The latest press conference following the ECB’s governing council meeting brought tough talk. In the word cloud (chart 1), the ‘usual suspects’ again take a central position -inflation, rates, energy, etc.- but there are some notable others -will, steady, pace- that reflect the determination to send a strong message. ‘Significant’ or ‘significantly’ appear 16 times in the comments of Christine Lagarde, who also mentioned ‘steady’ 13 times. Policy rates will continue to move higher because the monetary stance needs to become sufficiently restrictive to bring inflation back to the two percent medium-term target.[1] The repeated insistence on ‘steady pace’ of raising the policy rates can be considered as a near-term forward guidance, despite the usual insistence on a data-dependent, meeting-by-meeting approach. Having in mind what was said at last week’s press conference, one should expect further 50 basis points rate hikes at the next two meetings -2 February 2023, 16 March 2023-, whereby the latter will be particularly important, considering that new staff projections will be published on that occasion. As mentioned by the ECB president, “On the issue of interest rates, we will be looking at data. We will be data-dependent, and we will review data, particularly when we have projection meetings that are every three months or so.”[2] Under the assumption that at the March 2023 governing council meeting, the deposit rate would be hiked to 3.00%[3], this meeting might see a change in language, which would become less hawkish, provided that inflation projections would have been revised downwards. Such a change would be considered by markets as a pivot, a clear change in policy orientation, whereby possible additional moves beyond 3.00% would come in smaller steps and more slowly. At the current juncture, the conditions for such a pivot are not met and on four occasions during the press conference, Christine Lagarde insisted that the ECB was not pivoting. It was a clear effort to avoid that markets would draw the wrong conclusion from moving from 75 bp increases previously to 50 bp. Undoubtedly the hawkish tone -the repeated reference to a sustained pace of tightening- serves the same purpose.




Another factor that has played an important role in the messaging is the large upward revision of the inflation projections, by 0.3 percentage points (pp) in 2022, 0.8 pp in 2023 and 1.1 pp in 2024. At first glance, there is something puzzling about the extent of the upward revision. Compared to the September projections, there are several areas of improvement: lower oil, gas and electricity price assumptions, a faster easing of supply bottlenecks, the recent appreciation of the euro, a weaker growth outlook. The impact of these factors is however dominated by “recent data surprises, a reassessment of the strength and persistence of pipeline price pressures and their pass-through, stronger wage growth and higher food commodity prices.”[4] Headline inflation, after dropping in 2023, would stabilise in 2024, but stay above the ECB’s target, before declining again in 2025, when it would reach the ECB’s 2% inflation target in the second half of that year (chart 2). Core inflation would remain above this target for the entire forecast horizon, which runs until the end of 2025.

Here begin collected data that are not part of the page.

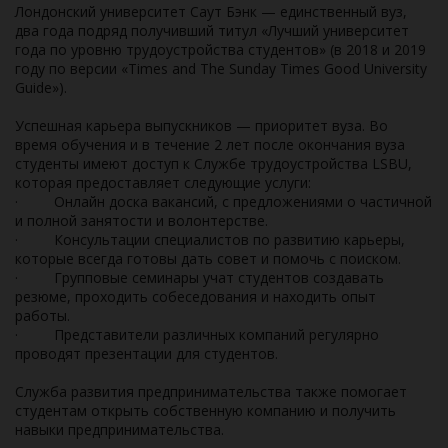
Лондонский университет Саут Бэнк — единственный вуз,
два года подряд получивший титул «Лучший университет
года по уровню трудоустройства студентов» (в 2018 и 2019
году по версии «Times and The Sunday Times Good University
Guide»).
Успешная карьера выпускников — приоритет вуза. Во
время обучения и в течение 2 лет после окончания вуза
студенты имеют доступ к Службе трудоустройства LSBU,
которая предоставляет следующие услуги:
·
Онлайн доска вакансий, с предложениями о частичной
и полной занятости и волонтерстве.
·
Консультации специалистов по развитию карьеры,
которые всегда готовы дать совет и помочь с поиском.
·
Групповые семинары учат студентов создавать
резюме, проходить собеседования и находить опыт
работы.
·
Представители различных компаний регулярно
проводят презентации для студентов.
Служба развития предпринимательства также помогает
студентам открыть собственную компанию и получить
навыки предпринимательства.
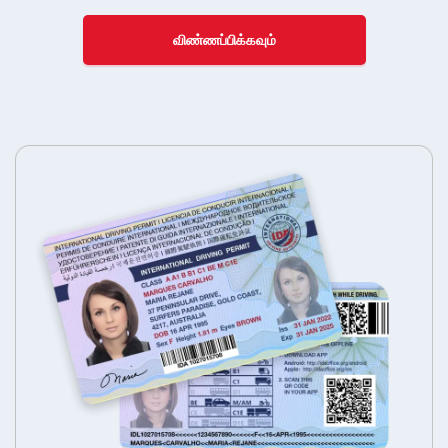
விண்ணப்பிக்கவும்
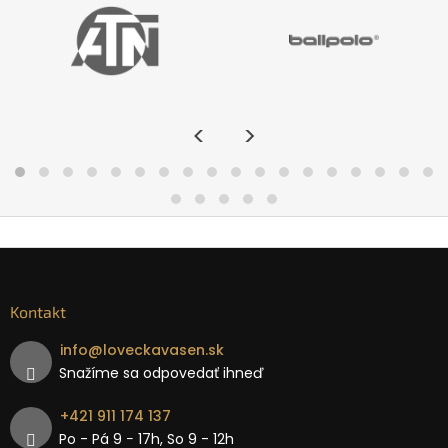
<
>
Kontakt
info
@
loveckavasen.sk
Snažíme sa odpovedať ihneď
+421 911 174 137
Po - Pá 9 − 17h, So 9 - 12h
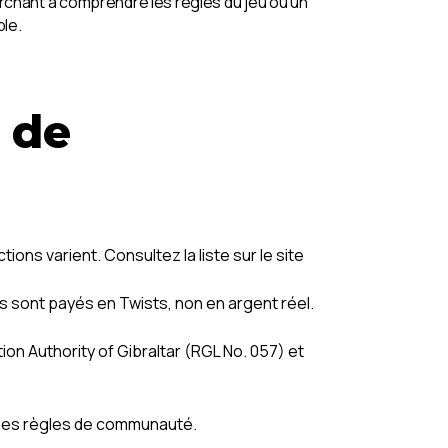
chant à comprendre les règles du jeu ou un
ble.
 de
ns varient. Consultez la liste sur le site
 sont payés en Twists, non en argent réel.
n Authority of Gibraltar (RGL No. 057) et
et les règles de communauté.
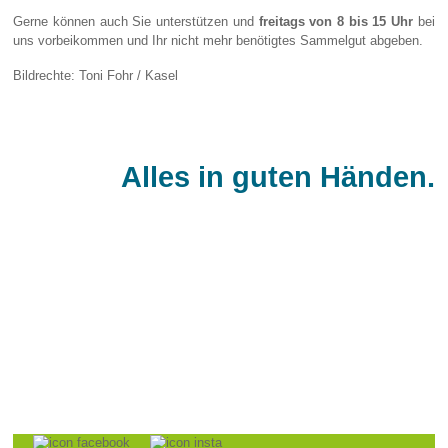
Gerne können auch Sie unterstützen und
freitags von 8 bis 15 Uhr
bei
uns vorbeikommen und Ihr nicht mehr benötigtes Sammelgut abgeben.
Bildrechte: Toni Fohr / Kasel
Alles in guten Händen.
BÜS - Bürgerservice gGmbH
Monaiser Str. 7
54294 Trier
Telefon:
+49 651 - 8250 - 0
Telefax: +49 651 - 8250 - 450
E-Mail:
info@bues-trier.de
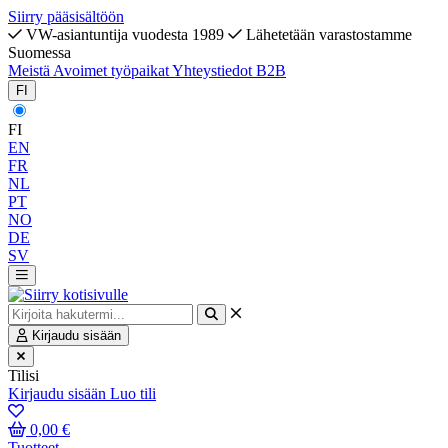
Siirry pääsisältöön
VW-asiantuntija vuodesta 1989
Lähetetään varastostamme
Suomessa
Meistä
Avoimet työpaikat
Yhteystiedot
B2B
FI
FI
EN
FR
NL
PT
NO
DE
SV
Kirjaudu sisään
Tilisi
Kirjaudu sisään
Luo tili
0,00 €
Tuotteet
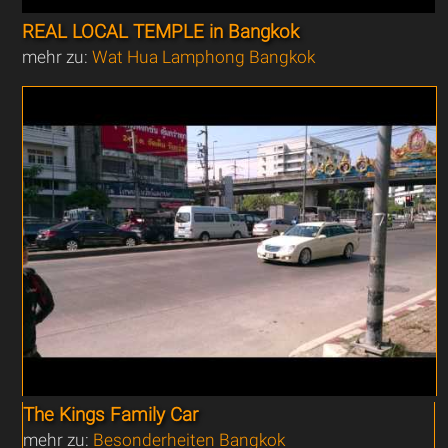
REAL LOCAL TEMPLE in Bangkok
mehr zu:
Wat Hua Lamphong Bangkok
The Kings Family Car
mehr zu:
Besonderheiten Bangkok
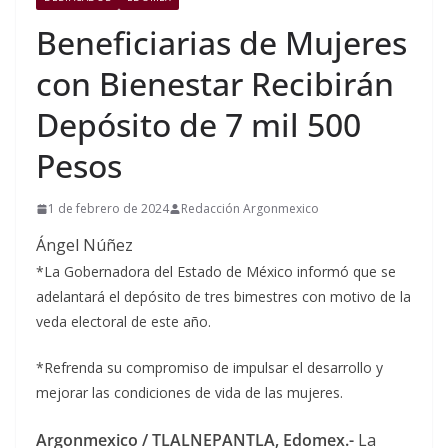
Beneficiarias de Mujeres
con Bienestar Recibirán
Depósito de 7 mil 500
Pesos
1 de febrero de 2024
Redacción Argonmexico
Ángel Núñez
*La Gobernadora del Estado de México informó que se
adelantará el depósito de tres bimestres con motivo de la
veda electoral de este año.
*Refrenda su compromiso de impulsar el desarrollo y
mejorar las condiciones de vida de las mujeres.
Argonmexico / TLALNEPANTLA, Edomex.-
La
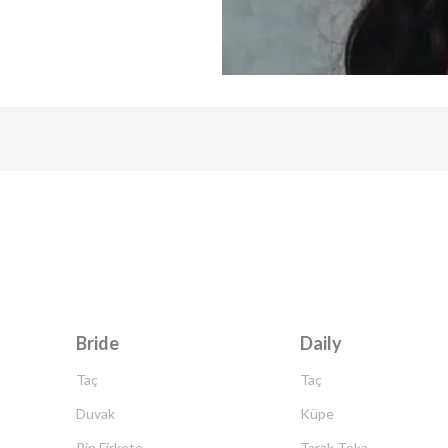
Bride
Daily
Taç
Taç
Duvak
Küpe
Pin Firkete
Tarak Toka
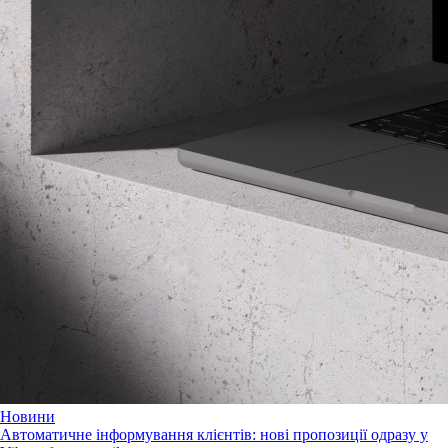
Новини
Автоматичне інформування клієнтів: нові пропозиції одразу у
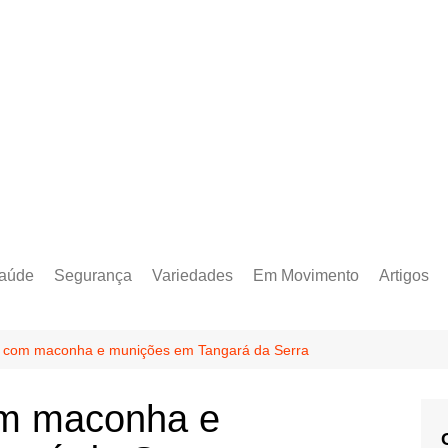
aúde
Segurança
Variedades
Em Movimento
Artigos
o com maconha e munições em Tangará da Serra
om maconha e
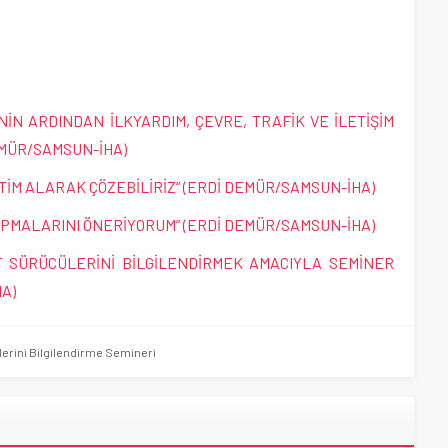
lerini Bilgilendirme Semineri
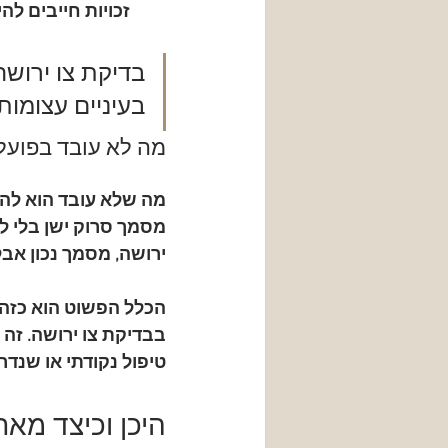
זכויות חייבים להי
בדיקת צו ירוש
בעיניים עצומות.
מה לא עובד בפועל
מה שלא עובד הוא להני
מסמך סרוק ישן בלי לב
ירושה, מסמך נכון אב
הכלל הפשוט הוא כזה. 
ב
בדיקת צו ירושה
. זה
טיפול נקודתי או שנדר
היכן וכיצד מאת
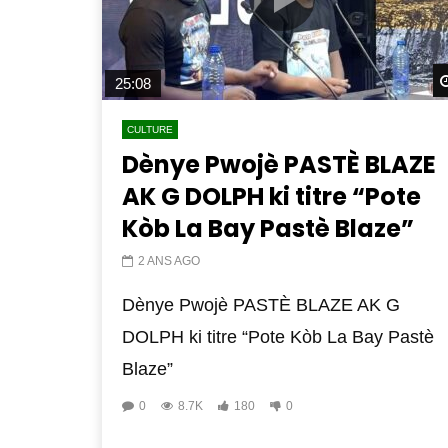
25:08
CULTURE
Dènye Pwojè PASTÈ BLAZE
AK G DOLPH ki titre “Pote
Kòb La Bay Pastè Blaze”
2 ANS AGO
Dènye Pwojè PASTÈ BLAZE AK G
DOLPH ki titre “Pote Kòb La Bay Pastè
Blaze”
0
8.7K
180
0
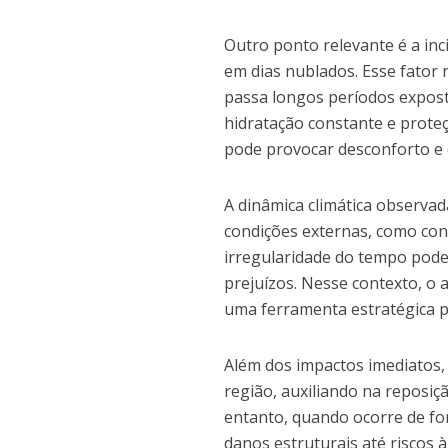
Outro ponto relevante é a in
em dias nublados. Esse fator
passa longos períodos expost
hidratação constante e proteç
pode provocar desconforto e d
A dinâmica climática observ
condições externas, como cons
irregularidade do tempo pode 
prejuízos. Nesse contexto, o
uma ferramenta estratégica p
Além dos impactos imediatos, 
região, auxiliando na reposiç
entanto, quando ocorre de f
danos estruturais até riscos 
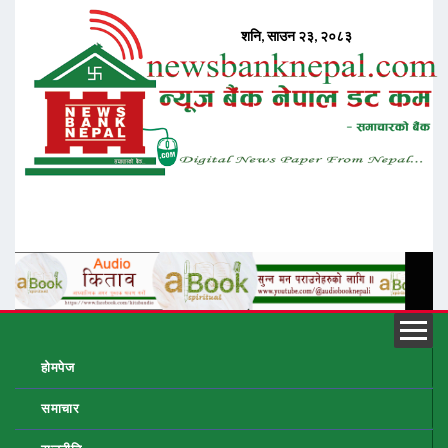
होमपेज
समाचार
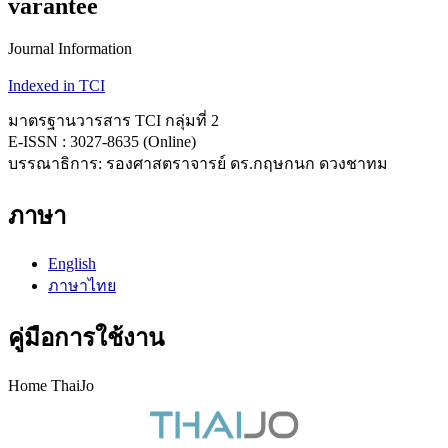
varantee
Journal Information
Indexed in TCI
มาตรฐานวารสาร TCI กลุ่มที่ 2
E-ISSN : 3027-8635 (Online)
บรรณาธิการ: รองศาสตราจารย์ ดร.กฤษกนก ดวงชาทม
ภาษา
English
ภาษาไทย
คู่มือการใช้งาน
Home ThaiJo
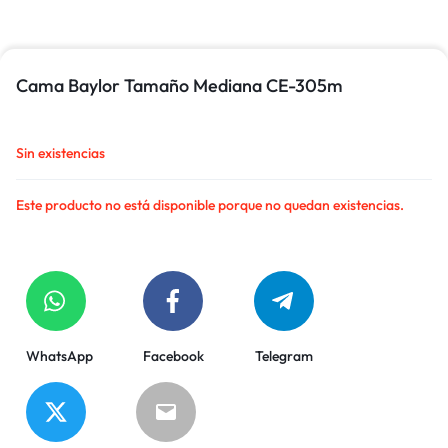
Cama Baylor Tamaño Mediana CE-305m
Sin existencias
Este producto no está disponible porque no quedan existencias.
WhatsApp
Facebook
Telegram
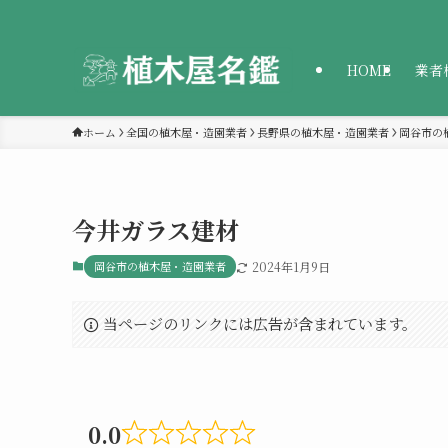
HOME
業者
ホーム
全国の植木屋・造園業者
長野県の植木屋・造園業者
岡谷市の
今井ガラス建材
岡谷市の植木屋・造園業者
2024年1月9日
当ページのリンクには広告が含まれています。
0.0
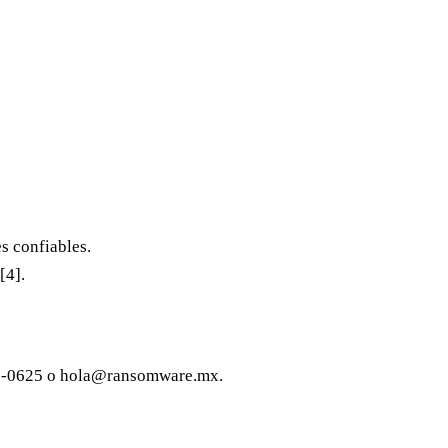
s confiables.
[4].
9-0625
o
hola@ransomware.mx
.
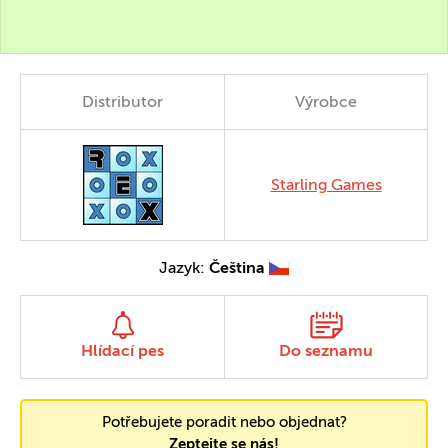
Distributor
Výrobce
Starling Games
Jazyk:
Čeština
Hlídací pes
Do seznamu
Potřebujete poradit nebo objednat?
Zeptejte se nás!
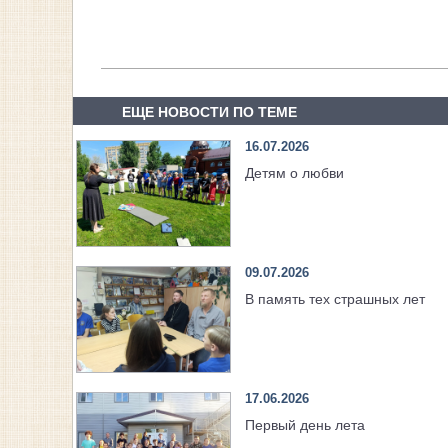
ЕЩЕ НОВОСТИ ПО ТЕМЕ
16.07.2026
Детям о любви
09.07.2026
В память тех страшных лет
17.06.2026
Первый день лета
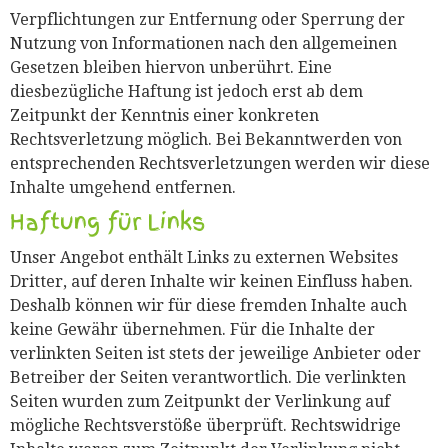
Verpflichtungen zur Entfernung oder Sperrung der
Nutzung von Informationen nach den allgemeinen
Gesetzen bleiben hiervon unberührt. Eine
diesbezügliche Haftung ist jedoch erst ab dem
Zeitpunkt der Kenntnis einer konkreten
Rechtsverletzung möglich. Bei Bekanntwerden von
entsprechenden Rechtsverletzungen werden wir diese
Inhalte umgehend entfernen.
Haftung für Links
Unser Angebot enthält Links zu externen Websites
Dritter, auf deren Inhalte wir keinen Einfluss haben.
Deshalb können wir für diese fremden Inhalte auch
keine Gewähr übernehmen. Für die Inhalte der
verlinkten Seiten ist stets der jeweilige Anbieter oder
Betreiber der Seiten verantwortlich. Die verlinkten
Seiten wurden zum Zeitpunkt der Verlinkung auf
mögliche Rechtsverstöße überprüft. Rechtswidrige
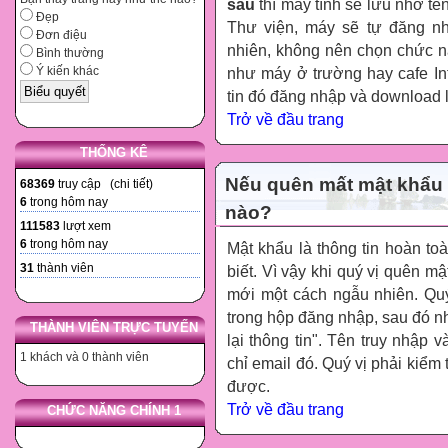
sau
thì máy tính sẽ lưu nhớ tê
Đẹp
Thư viện, máy sẽ tự đăng nhậ
Đơn điệu
nhiên, không nên chọn chức 
Bình thường
Ý kiến khác
như máy ở trường hay cafe Int
tin đó đăng nhập và download l
Trở về đầu trang
THỐNG KÊ
Nếu quên mất mật khẩu h
68369
truy cập (
chi tiết
)
6
trong hôm nay
nào?
111583
lượt xem
6
trong hôm nay
Mật khẩu là thông tin hoàn toà
31
thành viên
biết. Vì vậy khi quý vị quên mật
mới một cách ngẫu nhiên. Qu
trong hộp đăng nhập, sau đó nh
THÀNH VIÊN TRỰC TUYẾN
lại thông tin". Tên truy nhập
1 khách và 0 thành viên
chỉ email đó. Quý vị phải kiểm
được.
Trở về đầu trang
CHỨC NĂNG CHÍNH 1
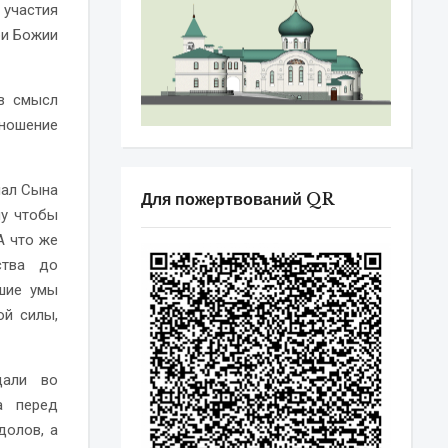
 участия
ри Божии
в смысл
тношение
лал Сына
Для пожертвований QR
ну чтобы
А что же
ства до
чшие умы
ой силы,
дали во
а перед
долов, а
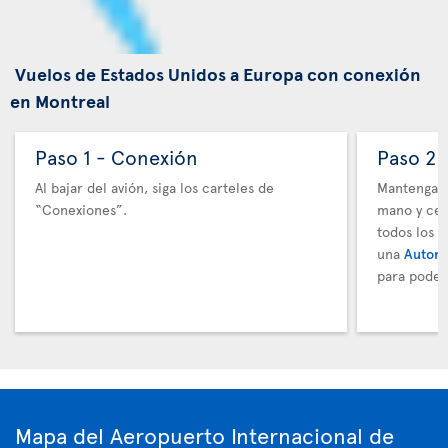
Vuelos de Estados Unidos a Europa con conexión
en Montreal
Paso 1 - Conexión
Paso 2 
Al bajar del avión, siga los carteles de
Mantenga t
“Conexiones”.
mano y cer
todos los 
una
Autori
para poder
Mapa del Aeropuerto Internacional de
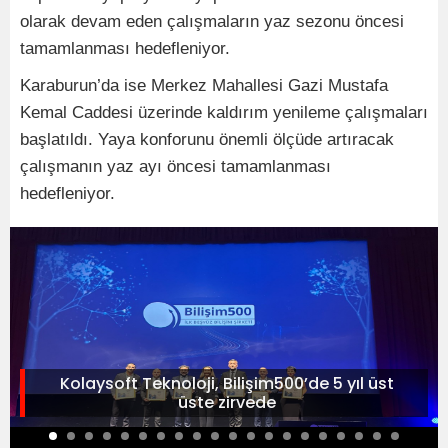
olarak devam eden çalışmaların yaz sezonu öncesi
tamamlanması hedefleniyor.
Karaburun’da ise Merkez Mahallesi Gazi Mustafa
Kemal Caddesi üzerinde kaldırım yenileme çalışmaları
başlatıldı. Yaya konforunu önemli ölçüde artıracak
çalışmanın yaz ayı öncesi tamamlanması
hedefleniyor.
Kolaysoft Teknoloji, Bilişim500’de 5 yıl üst
üste zirvede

Forecasting inflation several years into the future is a difficult task. A Bundesbank research paper of 2018[5] has shown that for the euro area, consensus forecasts of inflation are informative up to a horizon of 3 to 5 quarters. The authors nevertheless argue that “despite what our results say, it can make sense to produce macroeconomic projections for three years ahead, as the Eurosystem does.” However, over longer horizons “the projections should be regarded less as forecasts and more as scenario analyses which shed light on the interrelationships influencing economic developments.” This point seems very relevant in the current environment, where inflation is the result of multiple supply and demand shocks that make it very challenging to assess the pass-through of these shocks but also to assess how fast it will react to monetary policy tightening and an economic downturn. It will be interesting to see how the governing council will strike a balance between reacting to inflation data, once they have started to decline, or focusing on the ECB’s medium-term inflation projections in setting its policy. At a time when forecasting inflation is more difficult than ever, having good forecasts is more important than ever when they are a key input in determining the appropriate level of monetary restraint.

[1]In particular, we judge that interest rates will still have to rise significantly at a steady pace to reach levels that are sufficiently restrictive to ensure a timely return of inflation to our two per cent medium-term target.” (Source: ECB, Monetary policy statement and press conference, Christine Lagarde, President of the ECB, Luis de Guindos, Vice-President of the ECB, 15 December 2022.

[2] Source: see footnote 1.

[3] Following last week’s meeting, the current level is 2.00%.

[4] Source: ECB, Eurosystem staff macroeconomic projections for the euro area, 15 December 2022. In addition, “new fiscal measures decided since the September 2022 projections, most of which aim at reducing energy price increases in 2023, dampen the upward revision to inflation in 2023, but contribute significantly to the upward revision in 2024 as many of the measures expire.”

[5] Jörg Breitung and Malte Knüppel, The trouble with predictions, Deutsche Bundesbank research brief, April 2018.